INDETERMINATE tomato is defined by Wikipedia as "Indeterminate cultivars develop into vines that never top off and continue producing until killed by frost. They are preferred by home growers who wish ripe fruit throughout the season. As an intermediate form, there are plants sometimes known as "vigorous determinate" or "semi-determinate"; these top off like determinates but produce a second crop after the initial crop. Many, if not all, heirloom tomatoes are indeterminate." These will continue to grow here in Lehigh until bugs, disease, or drought kill them, or not. These grow great rambling on the ground in the winters here. However, I have found that they need to be staked, trellised, or caged once the summer rains set in to get them off the ground and prevent rot. Removing suckers is usually done if the tomatoes are staked or trellised.

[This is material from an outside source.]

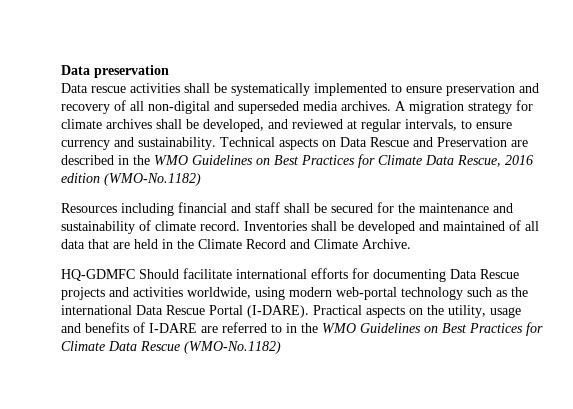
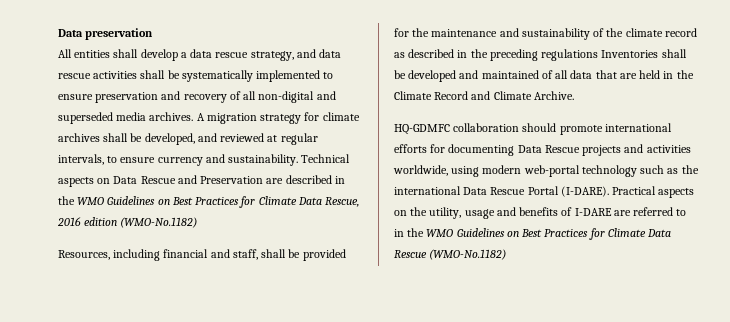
[61,83,88,93] Data -> [58,49,342,61] All entities shall develop a data rescue strategy, and data
[61,203,117,213] Resources -> [58,250,110,260] Resources,
[255,202,373,213] staff shall be secured -> [232,249,346,261] staff, shall be provided
[155,221,240,231] climate record. -> [606,28,697,37] [394,49,599,61] the climate record as described in the preceding regulations
[139,268,232,279] Should facilitate -> [453,123,603,135] collaboration should promote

Tomatoes are easy to propagate from suckers. I always have some that "get by me". When they do, I use them to make new plants. I snap them off, set them in water, that I change daily, until they begin to root. In the summer, I plant right away because we have so much rain. In the winter, I wait until there are quite a few roots. Plant directly in the ground or in a pot. Just make sure to keep them moist so they can continue to root into the soil.

I have started three varieties from seed for this summer. They are almost ready to transplant to the garden. These varieties are: Tropic VFN (http://edis.ifas.ufl.edu/vh028 states: "The letters V, F, N which often follow a variety name, refer, respectively, to that variety's resistance to verticillium wilt, fusarium wilt, and nematodes."), Neptune, and Everglades Native. The first two are from Southern Exposure Seed and the last I found on eBay.